Tony Curtis had equally positive memories of working with Jimmy on Winchester ’73. 

As a new Universal Studios contract player, Tony met Jimmy his second day on the Universal lot.  Tony asked Jim—the first movie star young Bernie Schwartz had ever met—to take a picture with him.  Jim graciously did. 

On the first day of Winchester filming, Tony was shocked when Jimmy Stewart remembered their earlier, brief meeting.  As Tony recounted in his 2008 autobiography [aff. link]:

Winchester ’73 was the first big-budget picture Universal put me in…I was thrilled to play in a picture with Jimmy Stewart…Jimmy was an incredibly nice person; in his case there was no difference between his lovable film persona and the man himself.  When he showed up on the set for Winchester ’73, he came right over to me and said, ‘Hi, Tony, how are you?’  You could almost hear the other guys standing around wondering, ‘Why would Jimmy Stewart know this guy?’  They weren’t aware that I’d met Jimmy on my second day on the Universal lot…Most guys would have forgotten all about a minor moment like that, but not Jimmy Stewart.  He was a class act all the way.”

Winchester '73

Winchester '73 Over-Performs

It came as a shock to Lew Wasserman, Jimmy, and the heads of Universal when Winchester ‘73, the modest Western produced in 30 days at a budget-friendly $918,000, over-performed at the box office. 

With his percentage deal, Jimmy Stewart earned $600,000, the equivalent of about $6.5 million today, on Winchester ’73.  Combined with his other earnings that year, Jim made an impressive $1 million in 1950.

As Bob Hope comically said of his friend’s enviable financial situation:

“I didn’t think that Jimmy Stewart could move that fast.  He had that slow way of talking, but he could sure talk fast if the money was right.”

Winchester '73

Winchester '73: Changing the Western Genre & the Career of Jimmy Stewart

Winchester ’73 ushered in a new era of Westerns, with imperfect heroes motivated by darker emotions.  Clint Eastwood later paid Jimmy the highest compliment by citing him as inspiration for Eastwood’s own portrayals of flawed Western heroes.
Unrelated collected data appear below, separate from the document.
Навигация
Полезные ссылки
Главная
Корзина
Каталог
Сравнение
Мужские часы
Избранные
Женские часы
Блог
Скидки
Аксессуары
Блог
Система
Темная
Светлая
The film changed the course of Jimmy Stewart’s career, demonstrating that Jim could project much more than his nice-guy image onscreen.  As Jimmy said of his segue into the Western genre:

“I had to toughen up.  And I found that in Westerns I could do it and still retain what I was.” 

With the depth and versatility of his performance in Winchester ’73, it was clear that Jimmy Stewart was a versatile actor with staying power. 

His partnership with Alfred Hitchcock a few years later in 1954’s Rear Window  would drive that point home. 

Jim and Gloria.

That's it for Winchester '73

That’s it for Winchester ’73.

Join me next time for all about Jim, Alfred Hitchcock, Grace Kelly, and Rear Window (1954).

4 Responses

  1. Smart,spunky, and beautiful! Of course he fell for her.
    Stewart was great at emotional complexity. I think he was the best of that era.

    Ok. Did you write this Shannon? The article is incredibly detailed. You should write a book about Stewart.

    1. Thanks for reading Philip! That’s such a compliment, thank you. Jim and Gloria were an extraordinary pair. I agree, Jimmy Stewart was the best of his era. He certainly ranks among the screen’s most gifted actors.